Content starts

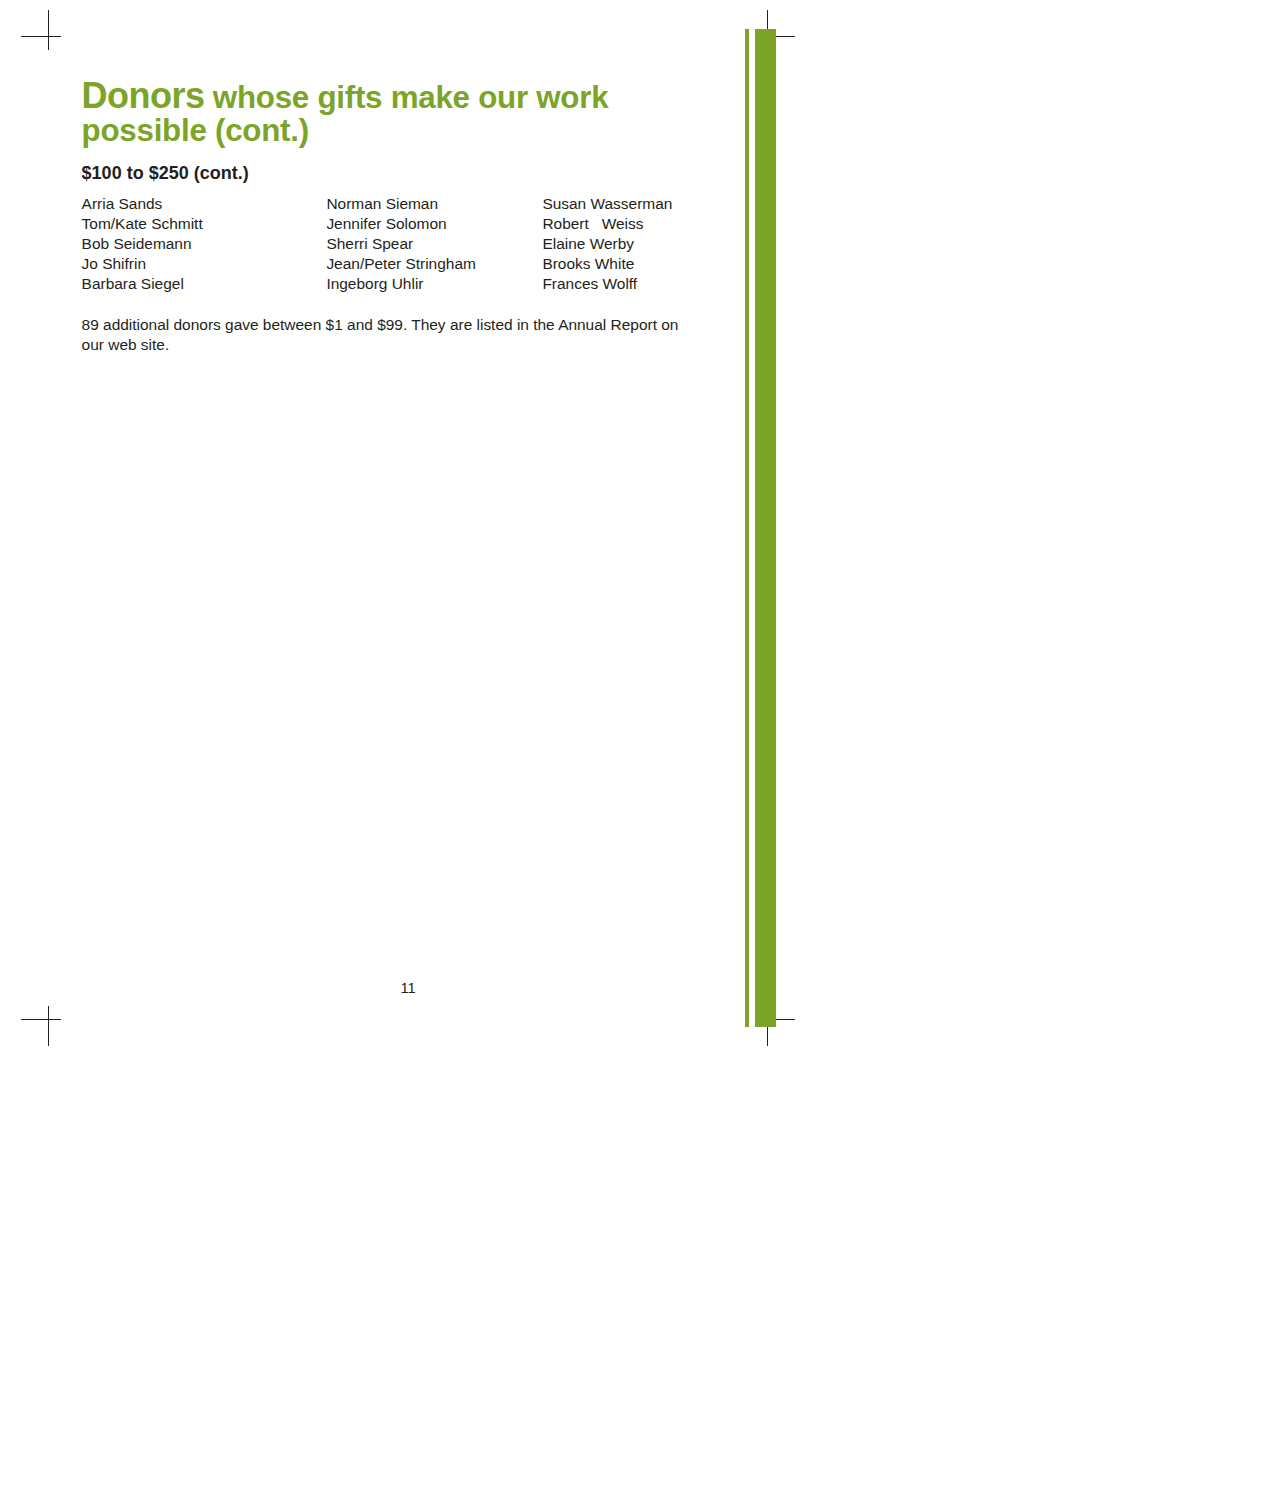Donors whose gifts make our work possible (cont.)
$100 to $250 (cont.)
Arria Sands Norman Sieman Susan Wasserman Tom/Kate Schmitt Jennifer Solomon Robert Weiss Bob Seidemann Sherri Spear Elaine Werby Jo Shifrin Jean/Peter Stringham Brooks White Barbara Siegel Ingeborg Uhlir Frances Wolff
89 additional donors gave between $1 and $99. They are listed in the Annual Report on our web site.
11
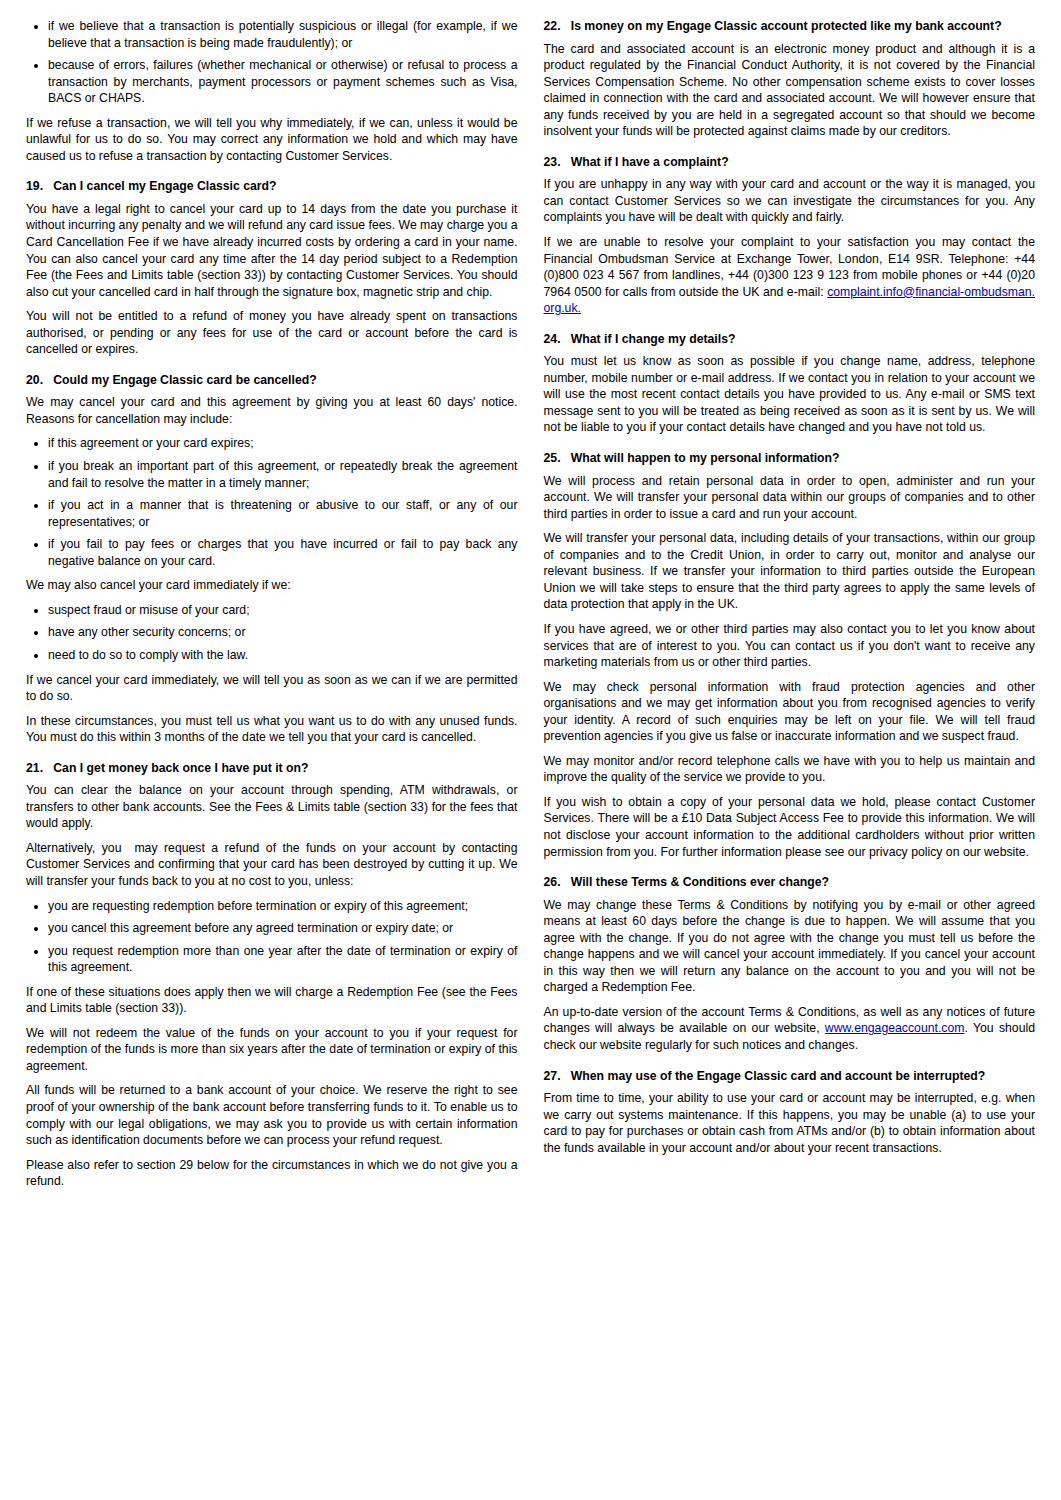if we believe that a transaction is potentially suspicious or illegal (for example, if we believe that a transaction is being made fraudulently); or
because of errors, failures (whether mechanical or otherwise) or refusal to process a transaction by merchants, payment processors or payment schemes such as Visa, BACS or CHAPS.
If we refuse a transaction, we will tell you why immediately, if we can, unless it would be unlawful for us to do so. You may correct any information we hold and which may have caused us to refuse a transaction by contacting Customer Services.
19. Can I cancel my Engage Classic card?
You have a legal right to cancel your card up to 14 days from the date you purchase it without incurring any penalty and we will refund any card issue fees. We may charge you a Card Cancellation Fee if we have already incurred costs by ordering a card in your name. You can also cancel your card any time after the 14 day period subject to a Redemption Fee (the Fees and Limits table (section 33)) by contacting Customer Services. You should also cut your cancelled card in half through the signature box, magnetic strip and chip.
You will not be entitled to a refund of money you have already spent on transactions authorised, or pending or any fees for use of the card or account before the card is cancelled or expires.
20. Could my Engage Classic card be cancelled?
We may cancel your card and this agreement by giving you at least 60 days' notice. Reasons for cancellation may include:
if this agreement or your card expires;
if you break an important part of this agreement, or repeatedly break the agreement and fail to resolve the matter in a timely manner;
if you act in a manner that is threatening or abusive to our staff, or any of our representatives; or
if you fail to pay fees or charges that you have incurred or fail to pay back any negative balance on your card.
We may also cancel your card immediately if we:
suspect fraud or misuse of your card;
have any other security concerns; or
need to do so to comply with the law.
If we cancel your card immediately, we will tell you as soon as we can if we are permitted to do so.
In these circumstances, you must tell us what you want us to do with any unused funds. You must do this within 3 months of the date we tell you that your card is cancelled.
21. Can I get money back once I have put it on?
You can clear the balance on your account through spending, ATM withdrawals, or transfers to other bank accounts. See the Fees & Limits table (section 33) for the fees that would apply.
Alternatively, you may request a refund of the funds on your account by contacting Customer Services and confirming that your card has been destroyed by cutting it up. We will transfer your funds back to you at no cost to you, unless:
you are requesting redemption before termination or expiry of this agreement;
you cancel this agreement before any agreed termination or expiry date; or
you request redemption more than one year after the date of termination or expiry of this agreement.
If one of these situations does apply then we will charge a Redemption Fee (see the Fees and Limits table (section 33)).
We will not redeem the value of the funds on your account to you if your request for redemption of the funds is more than six years after the date of termination or expiry of this agreement.
All funds will be returned to a bank account of your choice. We reserve the right to see proof of your ownership of the bank account before transferring funds to it. To enable us to comply with our legal obligations, we may ask you to provide us with certain information such as identification documents before we can process your refund request.
Please also refer to section 29 below for the circumstances in which we do not give you a refund.
22. Is money on my Engage Classic account protected like my bank account?
The card and associated account is an electronic money product and although it is a product regulated by the Financial Conduct Authority, it is not covered by the Financial Services Compensation Scheme. No other compensation scheme exists to cover losses claimed in connection with the card and associated account. We will however ensure that any funds received by you are held in a segregated account so that should we become insolvent your funds will be protected against claims made by our creditors.
23. What if I have a complaint?
If you are unhappy in any way with your card and account or the way it is managed, you can contact Customer Services so we can investigate the circumstances for you. Any complaints you have will be dealt with quickly and fairly.
If we are unable to resolve your complaint to your satisfaction you may contact the Financial Ombudsman Service at Exchange Tower, London, E14 9SR. Telephone: +44 (0)800 023 4 567 from landlines, +44 (0)300 123 9 123 from mobile phones or +44 (0)20 7964 0500 for calls from outside the UK and e-mail: complaint.info@financial-ombudsman.org.uk.
24. What if I change my details?
You must let us know as soon as possible if you change name, address, telephone number, mobile number or e-mail address. If we contact you in relation to your account we will use the most recent contact details you have provided to us. Any e-mail or SMS text message sent to you will be treated as being received as soon as it is sent by us. We will not be liable to you if your contact details have changed and you have not told us.
25. What will happen to my personal information?
We will process and retain personal data in order to open, administer and run your account. We will transfer your personal data within our groups of companies and to other third parties in order to issue a card and run your account.
We will transfer your personal data, including details of your transactions, within our group of companies and to the Credit Union, in order to carry out, monitor and analyse our relevant business. If we transfer your information to third parties outside the European Union we will take steps to ensure that the third party agrees to apply the same levels of data protection that apply in the UK.
If you have agreed, we or other third parties may also contact you to let you know about services that are of interest to you. You can contact us if you don't want to receive any marketing materials from us or other third parties.
We may check personal information with fraud protection agencies and other organisations and we may get information about you from recognised agencies to verify your identity. A record of such enquiries may be left on your file. We will tell fraud prevention agencies if you give us false or inaccurate information and we suspect fraud.
We may monitor and/or record telephone calls we have with you to help us maintain and improve the quality of the service we provide to you.
If you wish to obtain a copy of your personal data we hold, please contact Customer Services. There will be a £10 Data Subject Access Fee to provide this information. We will not disclose your account information to the additional cardholders without prior written permission from you. For further information please see our privacy policy on our website.
26. Will these Terms & Conditions ever change?
We may change these Terms & Conditions by notifying you by e-mail or other agreed means at least 60 days before the change is due to happen. We will assume that you agree with the change. If you do not agree with the change you must tell us before the change happens and we will cancel your account immediately. If you cancel your account in this way then we will return any balance on the account to you and you will not be charged a Redemption Fee.
An up-to-date version of the account Terms & Conditions, as well as any notices of future changes will always be available on our website, www.engageaccount.com. You should check our website regularly for such notices and changes.
27. When may use of the Engage Classic card and account be interrupted?
From time to time, your ability to use your card or account may be interrupted, e.g. when we carry out systems maintenance. If this happens, you may be unable (a) to use your card to pay for purchases or obtain cash from ATMs and/or (b) to obtain information about the funds available in your account and/or about your recent transactions.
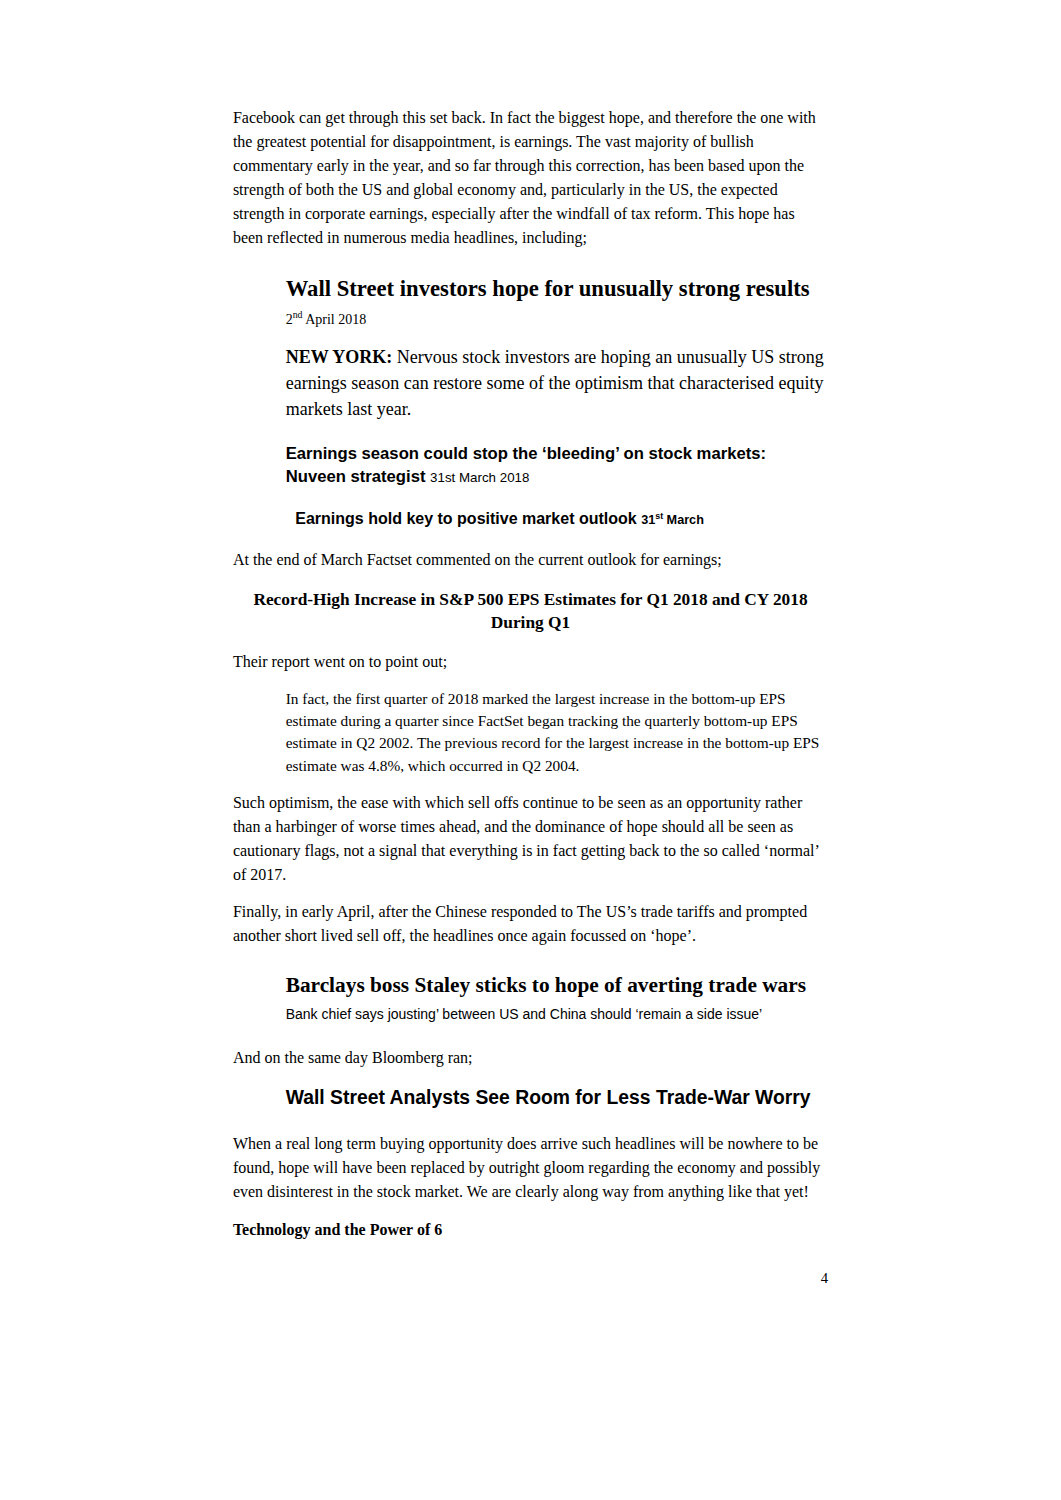Facebook can get through this set back. In fact the biggest hope, and therefore the one with the greatest potential for disappointment, is earnings. The vast majority of bullish commentary early in the year, and so far through this correction, has been based upon the strength of both the US and global economy and, particularly in the US, the expected strength in corporate earnings, especially after the windfall of tax reform. This hope has been reflected in numerous media headlines, including;
Wall Street investors hope for unusually strong results 2nd April 2018
NEW YORK: Nervous stock investors are hoping an unusually US strong earnings season can restore some of the optimism that characterised equity markets last year.
Earnings season could stop the ‘bleeding’ on stock markets: Nuveen strategist 31st March 2018
Earnings hold key to positive market outlook 31st March
At the end of March Factset commented on the current outlook for earnings;
Record-High Increase in S&P 500 EPS Estimates for Q1 2018 and CY 2018 During Q1
Their report went on to point out;
In fact, the first quarter of 2018 marked the largest increase in the bottom-up EPS estimate during a quarter since FactSet began tracking the quarterly bottom-up EPS estimate in Q2 2002. The previous record for the largest increase in the bottom-up EPS estimate was 4.8%, which occurred in Q2 2004.
Such optimism, the ease with which sell offs continue to be seen as an opportunity rather than a harbinger of worse times ahead, and the dominance of hope should all be seen as cautionary flags, not a signal that everything is in fact getting back to the so called ‘normal’ of 2017.
Finally, in early April, after the Chinese responded to The US’s trade tariffs and prompted another short lived sell off, the headlines once again focussed on ‘hope’.
Barclays boss Staley sticks to hope of averting trade wars Bank chief says jousting’ between US and China should ‘remain a side issue’
And on the same day Bloomberg ran;
Wall Street Analysts See Room for Less Trade-War Worry
When a real long term buying opportunity does arrive such headlines will be nowhere to be found, hope will have been replaced by outright gloom regarding the economy and possibly even disinterest in the stock market. We are clearly along way from anything like that yet!
Technology and the Power of 6
4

Content ends

## Assigned task
Retype word for word all the material given above, and keep the pictures out.

## Solution
Donors whose gifts make our work possible (cont.)
$100 to $250 (cont.)
Arria Sands Norman Sieman Susan Wasserman Tom/Kate Schmitt Jennifer Solomon Robert Weiss Bob Seidemann Sherri Spear Elaine Werby Jo Shifrin Jean/Peter Stringham Brooks White Barbara Siegel Ingeborg Uhlir Frances Wolff
89 additional donors gave between $1 and $99. They are listed in the Annual Report on our web site.
11
if we believe that a transaction is potentially suspicious or illegal (for example, if we believe that a transaction is being made fraudulently); or
because of errors, failures (whether mechanical or otherwise) or refusal to process a transaction by merchants, payment processors or payment schemes such as Visa, BACS or CHAPS.
If we refuse a transaction, we will tell you why immediately, if we can, unless it would be unlawful for us to do so. You may correct any information we hold and which may have caused us to refuse a transaction by contacting Customer Services.
19. Can I cancel my Engage Classic card?
You have a legal right to cancel your card up to 14 days from the date you purchase it without incurring any penalty and we will refund any card issue fees. We may charge you a Card Cancellation Fee if we have already incurred costs by ordering a card in your name. You can also cancel your card any time after the 14 day period subject to a Redemption Fee (the Fees and Limits table (section 33)) by contacting Customer Services. You should also cut your cancelled card in half through the signature box, magnetic strip and chip.
You will not be entitled to a refund of money you have already spent on transactions authorised, or pending or any fees for use of the card or account before the card is cancelled or expires.
20. Could my Engage Classic card be cancelled?
We may cancel your card and this agreement by giving you at least 60 days' notice. Reasons for cancellation may include:
if this agreement or your card expires;
if you break an important part of this agreement, or repeatedly break the agreement and fail to resolve the matter in a timely manner;
if you act in a manner that is threatening or abusive to our staff, or any of our representatives; or
if you fail to pay fees or charges that you have incurred or fail to pay back any negative balance on your card.
We may also cancel your card immediately if we:
suspect fraud or misuse of your card;
have any other security concerns; or
need to do so to comply with the law.
If we cancel your card immediately, we will tell you as soon as we can if we are permitted to do so.
In these circumstances, you must tell us what you want us to do with any unused funds. You must do this within 3 months of the date we tell you that your card is cancelled.
21. Can I get money back once I have put it on?
You can clear the balance on your account through spending, ATM withdrawals, or transfers to other bank accounts. See the Fees & Limits table (section 33) for the fees that would apply.
Alternatively, you may request a refund of the funds on your account by contacting Customer Services and confirming that your card has been destroyed by cutting it up. We will transfer your funds back to you at no cost to you, unless:
you are requesting redemption before termination or expiry of this agreement;
you cancel this agreement before any agreed termination or expiry date; or
you request redemption more than one year after the date of termination or expiry of this agreement.
If one of these situations does apply then we will charge a Redemption Fee (see the Fees and Limits table (section 33)).
We will not redeem the value of the funds on your account to you if your request for redemption of the funds is more than six years after the date of termination or expiry of this agreement.
All funds will be returned to a bank account of your choice. We reserve the right to see proof of your ownership of the bank account before transferring funds to it. To enable us to comply with our legal obligations, we may ask you to provide us with certain information such as identification documents before we can process your refund request.
Please also refer to section 29 below for the circumstances in which we do not give you a refund.
22. Is money on my Engage Classic account protected like my bank account?
The card and associated account is an electronic money product and although it is a product regulated by the Financial Conduct Authority, it is not covered by the Financial Services Compensation Scheme. No other compensation scheme exists to cover losses claimed in connection with the card and associated account. We will however ensure that any funds received by you are held in a segregated account so that should we become insolvent your funds will be protected against claims made by our creditors.
23. What if I have a complaint?
If you are unhappy in any way with your card and account or the way it is managed, you can contact Customer Services so we can investigate the circumstances for you. Any complaints you have will be dealt with quickly and fairly.
If we are unable to resolve your complaint to your satisfaction you may contact the Financial Ombudsman Service at Exchange Tower, London, E14 9SR. Telephone: +44 (0)800 023 4 567 from landlines, +44 (0)300 123 9 123 from mobile phones or +44 (0)20 7964 0500 for calls from outside the UK and e-mail: complaint.info@financial-ombudsman.org.uk.
24. What if I change my details?
You must let us know as soon as possible if you change name, address, telephone number, mobile number or e-mail address. If we contact you in relation to your account we will use the most recent contact details you have provided to us. Any e-mail or SMS text message sent to you will be treated as being received as soon as it is sent by us. We will not be liable to you if your contact details have changed and you have not told us.
25. What will happen to my personal information?
We will process and retain personal data in order to open, administer and run your account. We will transfer your personal data within our groups of companies and to other third parties in order to issue a card and run your account.
We will transfer your personal data, including details of your transactions, within our group of companies and to the Credit Union, in order to carry out, monitor and analyse our relevant business. If we transfer your information to third parties outside the European Union we will take steps to ensure that the third party agrees to apply the same levels of data protection that apply in the UK.
If you have agreed, we or other third parties may also contact you to let you know about services that are of interest to you. You can contact us if you don't want to receive any marketing materials from us or other third parties.
We may check personal information with fraud protection agencies and other organisations and we may get information about you from recognised agencies to verify your identity. A record of such enquiries may be left on your file. We will tell fraud prevention agencies if you give us false or inaccurate information and we suspect fraud.
We may monitor and/or record telephone calls we have with you to help us maintain and improve the quality of the service we provide to you.
If you wish to obtain a copy of your personal data we hold, please contact Customer Services. There will be a £10 Data Subject Access Fee to provide this information. We will not disclose your account information to the additional cardholders without prior written permission from you. For further information please see our privacy policy on our website.
26. Will these Terms & Conditions ever change?
We may change these Terms & Conditions by notifying you by e-mail or other agreed means at least 60 days before the change is due to happen. We will assume that you agree with the change. If you do not agree with the change you must tell us before the change happens and we will cancel your account immediately. If you cancel your account in this way then we will return any balance on the account to you and you will not be charged a Redemption Fee.
An up-to-date version of the account Terms & Conditions, as well as any notices of future changes will always be available on our website, www.engageaccount.com. You should check our website regularly for such notices and changes.
27. When may use of the Engage Classic card and account be interrupted?
From time to time, your ability to use your card or account may be interrupted, e.g. when we carry out systems maintenance. If this happens, you may be unable (a) to use your card to pay for purchases or obtain cash from ATMs and/or (b) to obtain information about the funds available in your account and/or about your recent transactions.
Facebook can get through this set back. In fact the biggest hope, and therefore the one with the greatest potential for disappointment, is earnings. The vast majority of bullish commentary early in the year, and so far through this correction, has been based upon the strength of both the US and global economy and, particularly in the US, the expected strength in corporate earnings, especially after the windfall of tax reform. This hope has been reflected in numerous media headlines, including;
Wall Street investors hope for unusually strong results 2nd April 2018
NEW YORK: Nervous stock investors are hoping an unusually US strong earnings season can restore some of the optimism that characterised equity markets last year.
Earnings season could stop the ‘bleeding’ on stock markets: Nuveen strategist 31st March 2018
Earnings hold key to positive market outlook 31st March
At the end of March Factset commented on the current outlook for earnings;
Record-High Increase in S&P 500 EPS Estimates for Q1 2018 and CY 2018 During Q1
Their report went on to point out;
In fact, the first quarter of 2018 marked the largest increase in the bottom-up EPS estimate during a quarter since FactSet began tracking the quarterly bottom-up EPS estimate in Q2 2002. The previous record for the largest increase in the bottom-up EPS estimate was 4.8%, which occurred in Q2 2004.
Such optimism, the ease with which sell offs continue to be seen as an opportunity rather than a harbinger of worse times ahead, and the dominance of hope should all be seen as cautionary flags, not a signal that everything is in fact getting back to the so called ‘normal’ of 2017.
Finally, in early April, after the Chinese responded to The US’s trade tariffs and prompted another short lived sell off, the headlines once again focussed on ‘hope’.
Barclays boss Staley sticks to hope of averting trade wars Bank chief says jousting’ between US and China should ‘remain a side issue’
And on the same day Bloomberg ran;
Wall Street Analysts See Room for Less Trade-War Worry
When a real long term buying opportunity does arrive such headlines will be nowhere to be found, hope will have been replaced by outright gloom regarding the economy and possibly even disinterest in the stock market. We are clearly along way from anything like that yet!
Technology and the Power of 6
4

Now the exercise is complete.